Heavy fighting is raging in Ukraine's eastern Donbas region where Russian forces have stepped up their bombardment beyond the frontlines, the UK's Ministry of Defence has said.
Moscow faces stiff Ukrainian resistance to its effort to encircle the area around the city of Sievierodonetsk and consolidate Russian control of the Luhansk region - the main focus but not the only Russian effort in the campaign to capture the Donbas, the ministry said.
Cities not under Russian control have been constantly shelled and one Ukrainian official said Russian forces targeted civilians trying to flee.
Russia is bent on capturing the eastern industrial heartland of coal mines and factories and has made some localised gains, the MoD said in its daily intelligence briefing, but Ukraine's long-established Joint Force Operation probably retains effective command and control of that front.
To the north in Ukraine's second-largest city, Kharkiv, residents lined up for rations of tea, sugar, pasta and cereal, holding out plastic bags to receive cups of flour and other supplies.
An aid worker said many had fled the city while it was under siege and returned, lacking a regular income and the means to feed their families without help.
Kherson, a region bordering Donetsk to the east and Crimea to the south, was taken by Russian forces early in the war.
An official there said the region's pro-Kremlin administration will ask Moscow to set up a military base there.
"We will be asking for it, the entire population is interested in it. It is vitally important and will become a security guarantee for the region and its residents," said Kirill Stremousov, deputy head of the Russia-installed administration in Kherson.
Meanwhile, workers digging through rubble have found 200 bodies in Mariupol, Ukrainian authorities said - another grim discovery in the ruined port city that has seen some of the worst suffering of the three-month-old war.

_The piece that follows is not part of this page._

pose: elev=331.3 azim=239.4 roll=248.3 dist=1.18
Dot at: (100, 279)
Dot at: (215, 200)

The bodies found in the basement of a collapsed apartment building were in a state of decomposition and a stench permeated the area, said Petro Andryushchenko, an adviser to the city's mayor.
Mariupol, which the Russians recently claimed full control over, became a worldwide symbol of defiance for the diehard defence put up for months by fighters at the Azovstal steelworks.

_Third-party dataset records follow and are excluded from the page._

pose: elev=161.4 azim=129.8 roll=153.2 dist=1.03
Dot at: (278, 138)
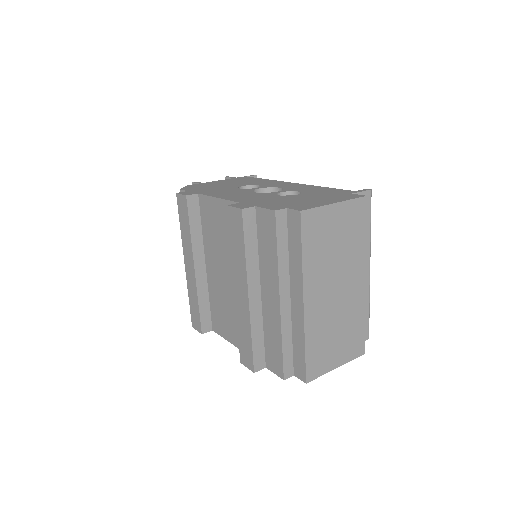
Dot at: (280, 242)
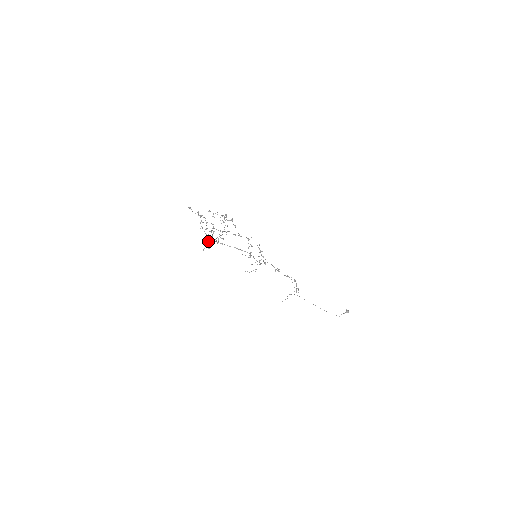
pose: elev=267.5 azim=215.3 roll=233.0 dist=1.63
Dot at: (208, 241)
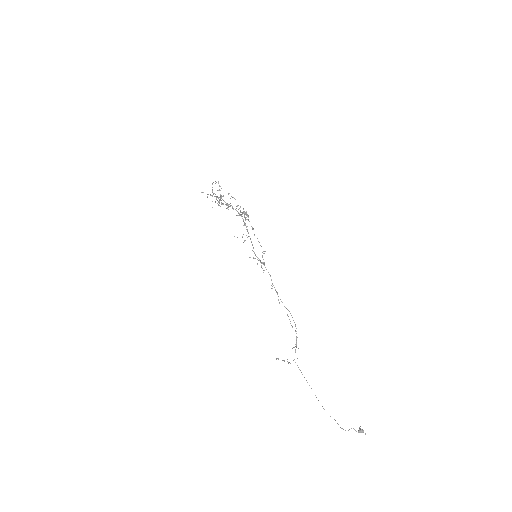
Dot at: occluded
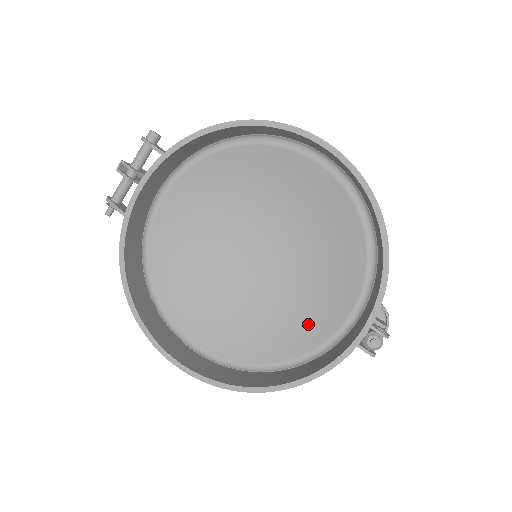
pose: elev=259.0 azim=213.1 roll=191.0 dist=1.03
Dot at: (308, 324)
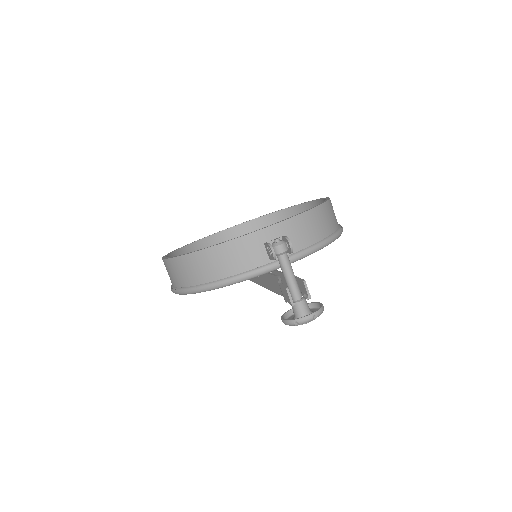
Dot at: occluded
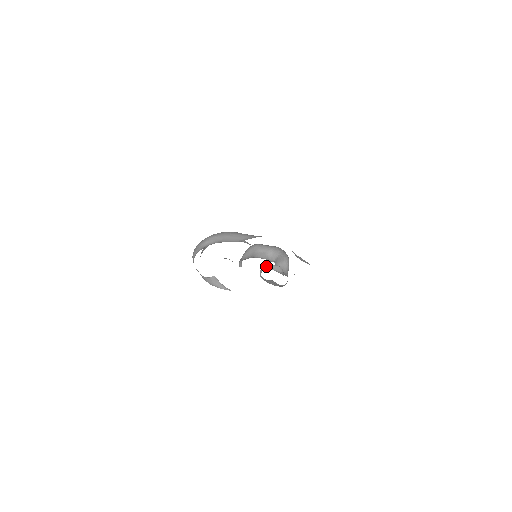
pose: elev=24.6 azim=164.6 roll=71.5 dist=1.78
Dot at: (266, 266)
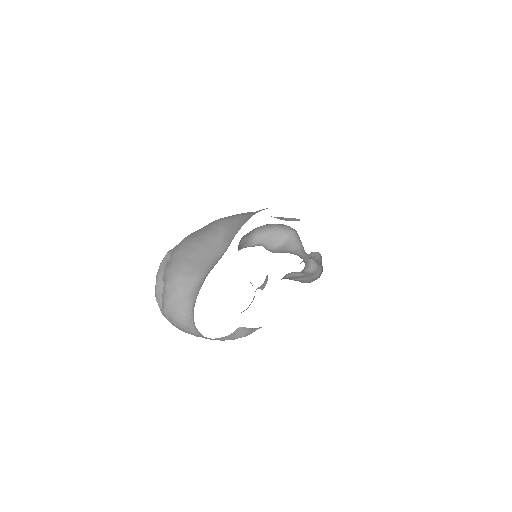
Dot at: (300, 263)
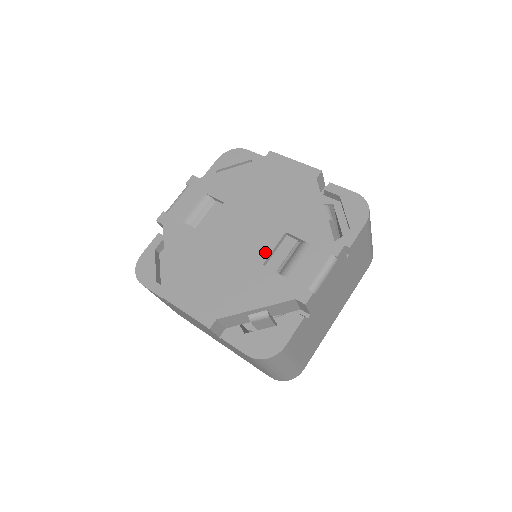
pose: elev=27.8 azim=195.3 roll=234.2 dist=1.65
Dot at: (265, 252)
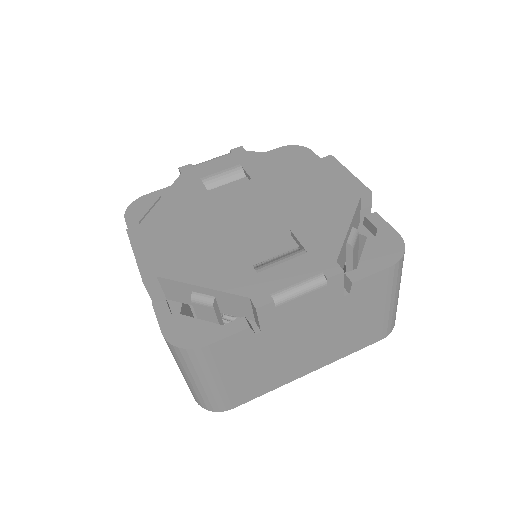
Dot at: (255, 238)
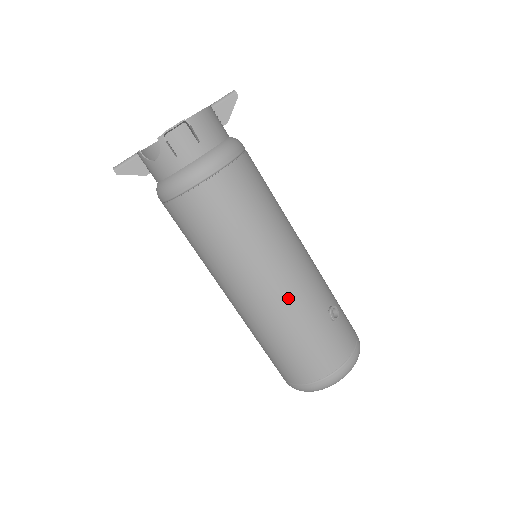
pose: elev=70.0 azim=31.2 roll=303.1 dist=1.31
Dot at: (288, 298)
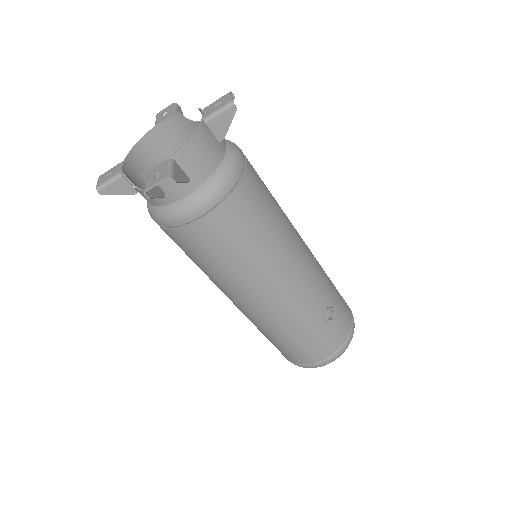
Dot at: (284, 311)
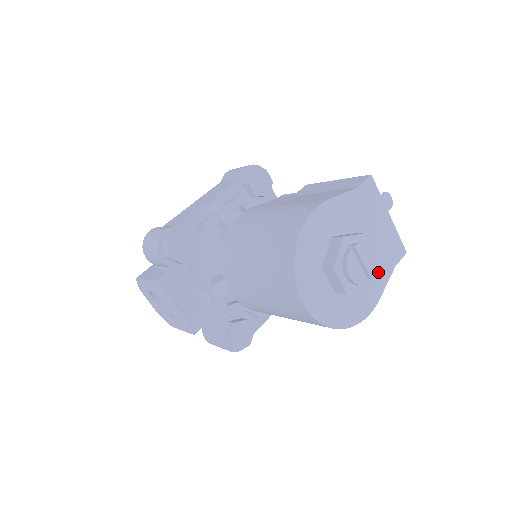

The announcement of the discovery of the bodies came shortly after Ukrainian President Volodymyr Zelensky accused Russia of waging "total war", seeking to inflict as much death and destruction as possible on his country.

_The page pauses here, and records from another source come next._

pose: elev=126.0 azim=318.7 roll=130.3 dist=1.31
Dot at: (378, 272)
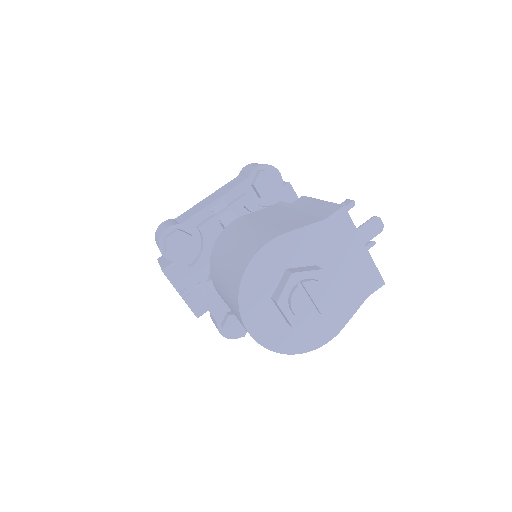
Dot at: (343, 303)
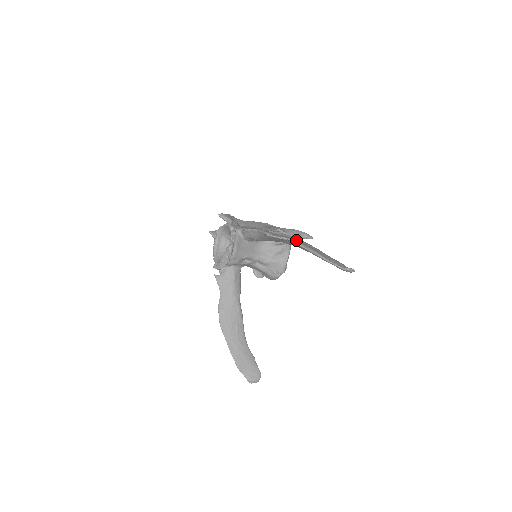
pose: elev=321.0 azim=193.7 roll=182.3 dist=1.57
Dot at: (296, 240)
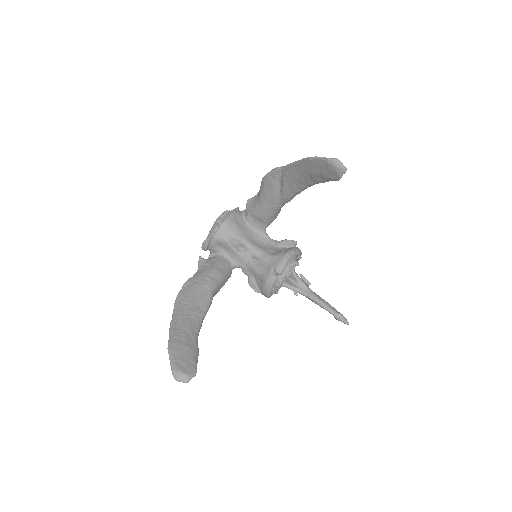
Dot at: occluded
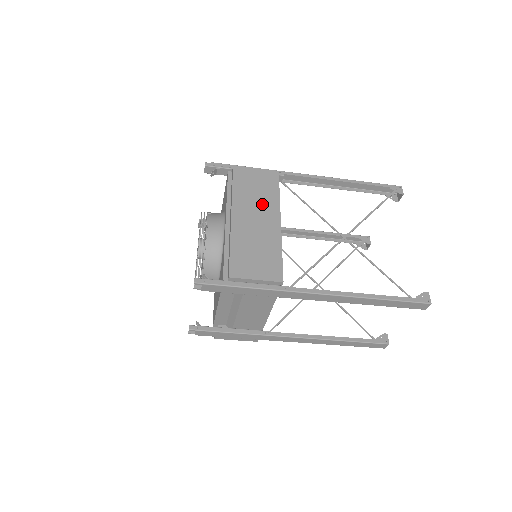
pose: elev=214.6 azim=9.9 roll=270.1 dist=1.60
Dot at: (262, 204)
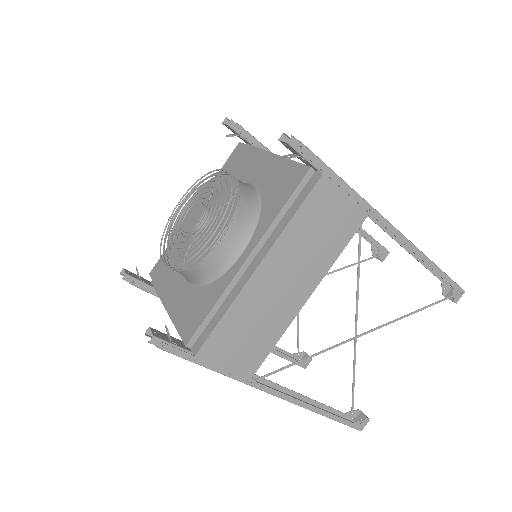
Dot at: (309, 262)
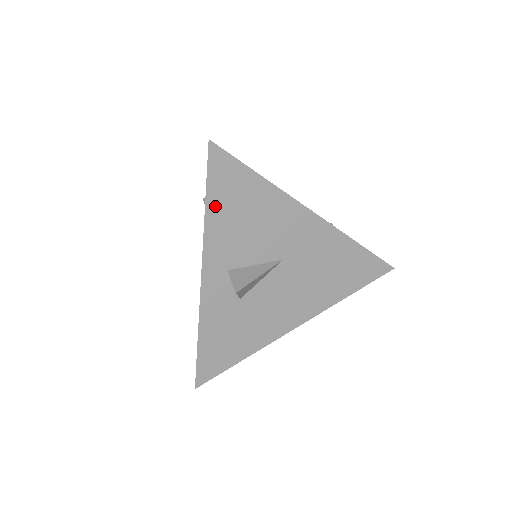
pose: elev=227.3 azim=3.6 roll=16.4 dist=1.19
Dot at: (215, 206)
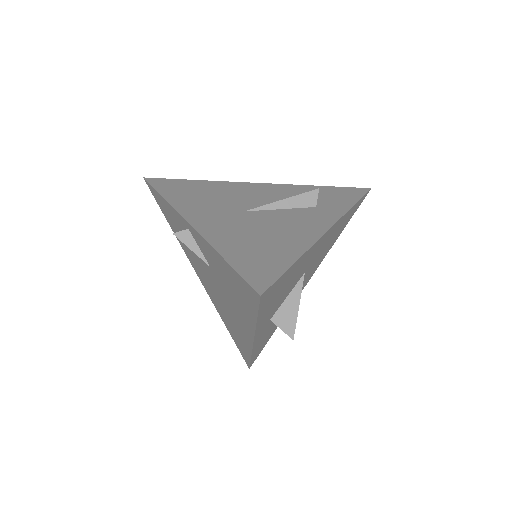
Dot at: (263, 312)
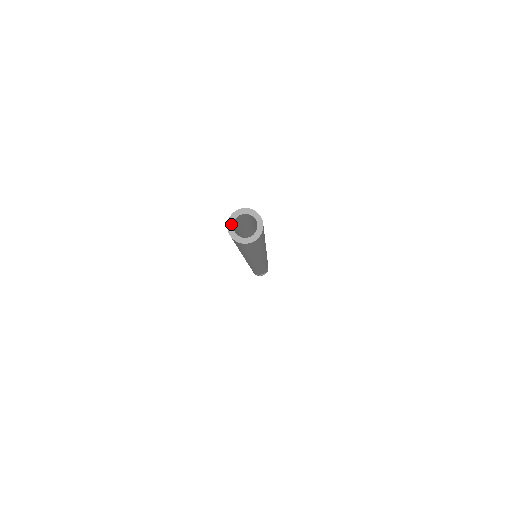
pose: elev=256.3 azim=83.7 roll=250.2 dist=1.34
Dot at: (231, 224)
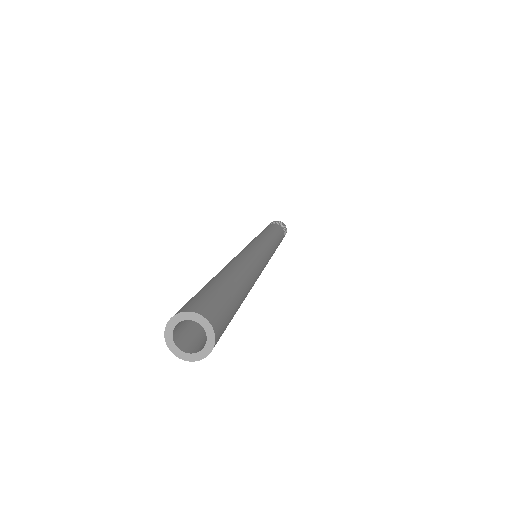
Dot at: (169, 333)
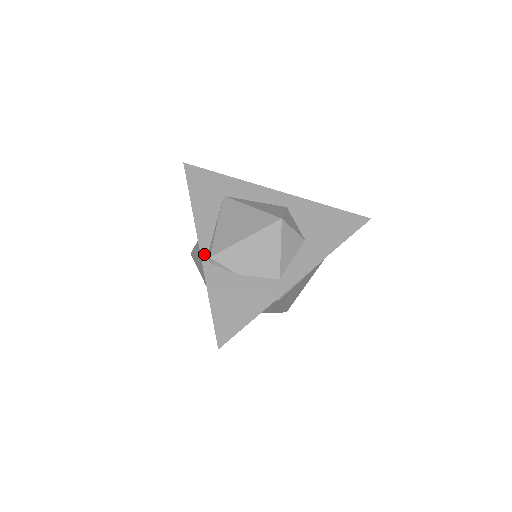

Ukrainian officials have speculated Russia plans to stage a referendum in the region to declare its independence, similar to ones held in Donetsk and Luhansk regions in 2014.
Moscow recognised the self-proclaimed Donetsk and Luhansk republics two days before invading Ukraine, using that as a pretext to send troops to its ex-Soviet neighbour.
Mr Stremousov denied such plans earlier this month and said the region will ask the Kremlin to make it part of Russia instead.
Kremlin spokesman Dmitry Peskov has said it is up to the people of Kherson to decide how and where they want to live.
Meeting in Tokyo with fellow leaders in the Indo-Pacific security coalition known as the Quad, President Joe Biden said on Tuesday that Russia's war in Ukraine had brought a "dark hour in our shared history".
Global defence leaders on Monday agreed to send more advanced weapons to Ukraine, including a Harpoon launcher and missiles to protect its coast, Defence Secretary Lloyd Austin told reporters.
Mr Zelensky has called for "maximum" sanctions against Russia, with an embargo on Russian oil, a complete cut-off of trade and withdrawal of foreign companies, in a video address to the World Economic Forum in Davos, Switzerland.
Later, in his evening address to the nation, Mr Zelensky said four missiles had killed 87 people last week in the town of Desna, 34 miles north of Kyiv, in one of the deadliest single strikes in the war.
Also on Monday, a Ukrainian court sentenced a captured Russian soldier, Sergeant Vadim Shishimarin, 21, to the maximum penalty of life in prison for killing a civilian.
He was sentenced for shooting a 62-year-old man in the head in a village in the north-eastern Sumy region in the opening days of the war. His lawyer indicated he may appeal.